In announcing the hack, Anonymous stressed that it was attempting to expose and combat the failures of the military justice system, which let a murderer off the hook. Included in the release are "detailed records, transcripts, testimony, trial evidence, and legal defense donation records pertaining to not only Frank Wuterich but also many other marines they have represented."
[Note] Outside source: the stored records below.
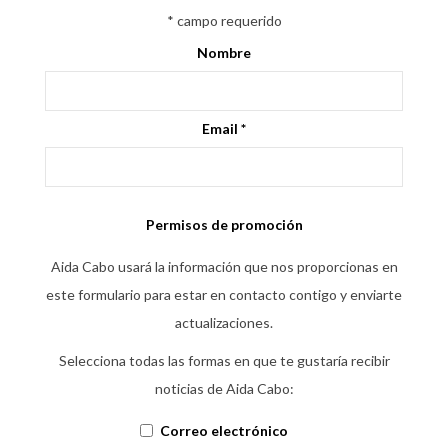
*
campo requerido
Nombre
Email
*
Permisos de promoción
Aida Cabo usará la información que nos proporcionas en
este formulario para estar en contacto contigo y enviarte
actualizaciones.
Selecciona todas las formas en que te gustaría recibir
noticias de Aida Cabo:
Correo electrónico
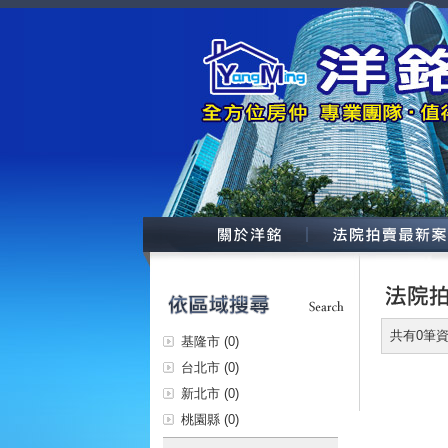
共有0筆
基隆市 (0)
台北市 (0)
新北市 (0)
桃園縣 (0)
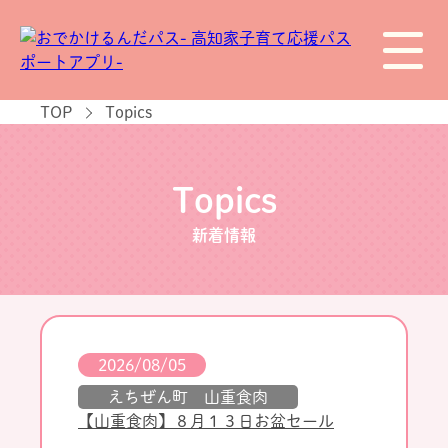
TOP
Topics
Topics
新着情報
2026/08/05
えちぜん町 山重食肉
【山重食肉】８月１３日お盆セール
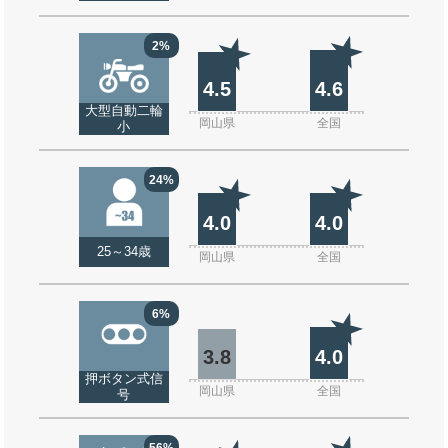
2%
4.5
4.6
大型自動二輪
岡山県
全国
小
24%
4.0
4.0
25～34歳
岡山県
全国
6%
3.8
4.0
押ボタン式信
岡山県
全国
号
56%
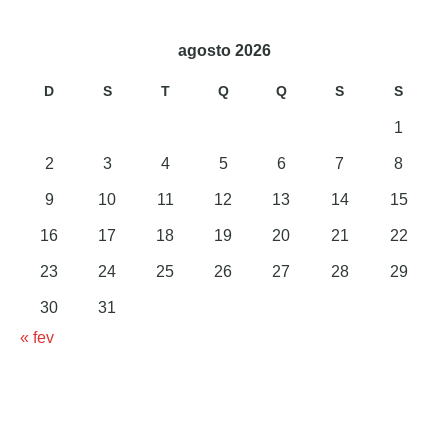
agosto 2026
D
S
T
Q
Q
S
S
1
2
3
4
5
6
7
8
9
10
11
12
13
14
15
16
17
18
19
20
21
22
23
24
25
26
27
28
29
30
31
« fev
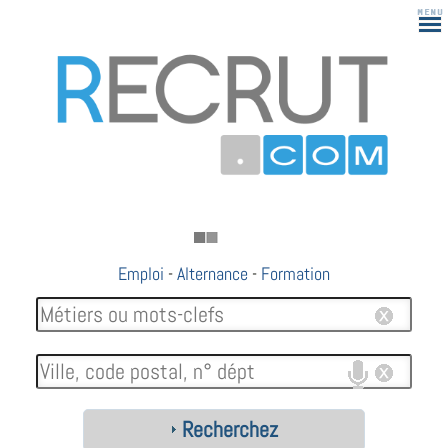
Emploi
-
Alternance
-
Formation
Recherchez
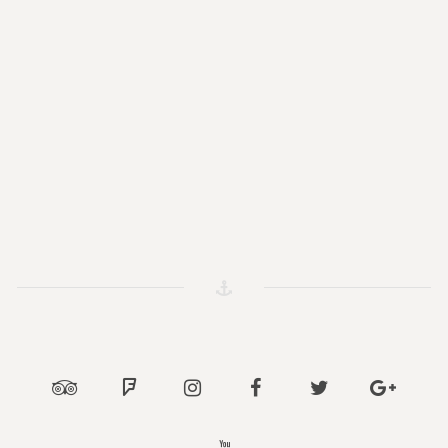
Tripadvisor
Foursquare
Instagram
Facebook
Twitter
Google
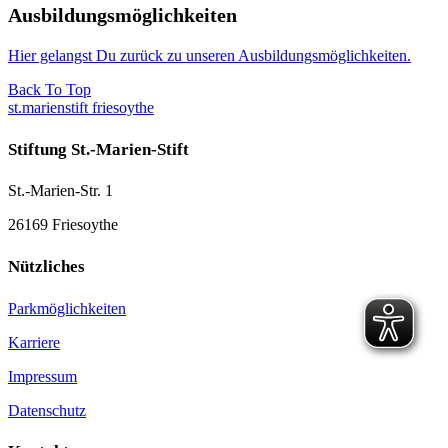
Ausbildungsmöglichkeiten
Hier gelangst Du zurück zu unseren Ausbildungsmöglichkeiten.
Back To Top
st.marienstift friesoythe
Stiftung St.-Marien-Stift
St.-Marien-Str. 1
26169 Friesoythe
Nützliches
Parkmöglichkeiten
Karriere
Impressum
Datenschutz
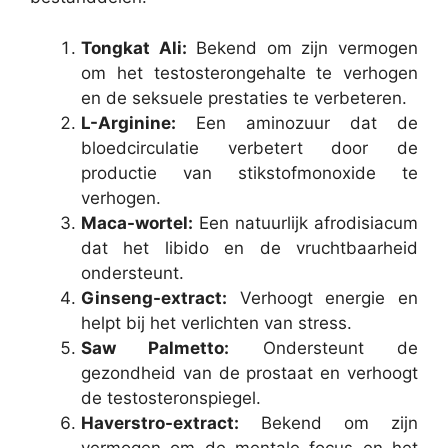
Tongkat Ali:
Bekend om zijn vermogen
om het testosterongehalte te verhogen
en de seksuele prestaties te verbeteren.
L-Arginine:
Een aminozuur dat de
bloedcirculatie verbetert door de
productie van stikstofmonoxide te
verhogen.
Maca-wortel:
Een natuurlijk afrodisiacum
dat het libido en de vruchtbaarheid
ondersteunt.
Ginseng-extract:
Verhoogt energie en
helpt bij het verlichten van stress.
Saw Palmetto:
Ondersteunt de
gezondheid van de prostaat en verhoogt
de testosteronspiegel.
Haverstro-extract:
Bekend om zijn
vermogen om de mentale focus en het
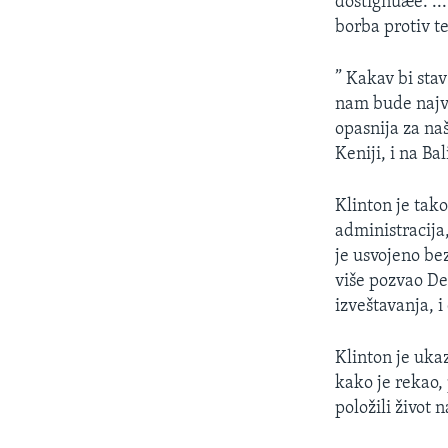
dostignuæe. ..
borba protiv 
” Kakav bi sta
nam bude najva
opasnija za na
Keniji, i na Bal
Klinton je tak
administracija,
je usvojeno bez
više pozvao D
izveštavanja, i
Klinton je uka
kako je rekao, 
položili život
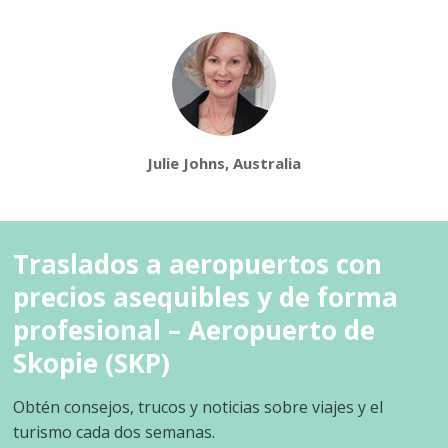
Julie Johns, Australia
Traslados a aeropuertos con
precios asequibles y de forma
profesional – Aeropuerto de
Skopie (SKP)
Obtén consejos, trucos y noticias sobre viajes y el
turismo cada dos semanas.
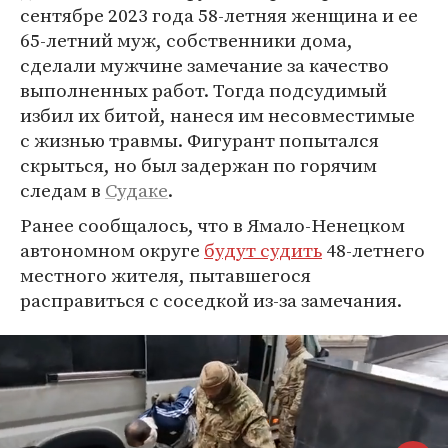
сентябре 2023 года 58-летняя женщина и ее
65-летний муж, собственники дома,
сделали мужчине замечание за качество
выполненных работ. Тогда подсудимый
избил их битой, нанеся им несовместимые
с жизнью травмы. Фигурант попытался
скрыться, но был задержан по горячим
следам в
Судаке
.
Ранее сообщалось, что в Ямало-Ненецком
автономном округе
будут судить
48-летнего
местного жителя, пытавшегося
расправиться с соседкой из-за замечания.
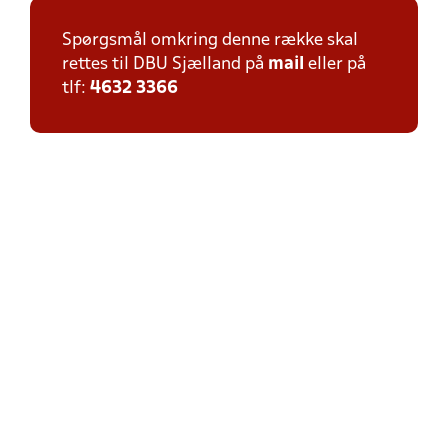
Spørgsmål omkring denne række skal
rettes til DBU Sjælland på
mail
eller på
tlf:
4632 3366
Well, yes. But a very cursory examination—we've only been able to peruse a tiny percentage of the data released—has turned up a wealth of information about, for instance, sexual assault victims. Puckett and Faraj, the targeted law firm, represented a Marine accused of rape in 2007. So among partner Haytham Faraj's emails are witness statements from the victims—whose names have not been reported in the context of the sexual assault—recounting how one awoke from a drunken stupor to realize "her tampon was pushed deep inside her." Another recalls only "flashes": "My next flash is I am lying on my back on the bed near the bathroom...and there is a man in boxer-like shorts straddling me." It's hard to see how the public release of that information accords with Anonymous' self-described "ongoing effort to expose the corruption of the court systems and the brutality of US imperialism."

One of Puckett and Faraj's former partners is Eric Montalvo, a lawyer who represented Guantanamo Bay detainee Mohamed Jawad. Jawad was accused of attempted murder for throwing a grenade at U.S. forces in 2002. Depending on who you ask, he was either 12 or 17 years old at the time. He spent nine years without a trial in Guantanamo before Montalvo succeeded in getting him a habeas corpus hearing.

Among the hacked emails is an attachment with 9 months' worth of Montalvo's cell phone records. Every call, in or out. It's an unlikely reward for taking on a case like Jawad's. There's a wealth of data in the release that absolutely should become public, and I will eagerly pore over it. But there are unintended consequences to the approach.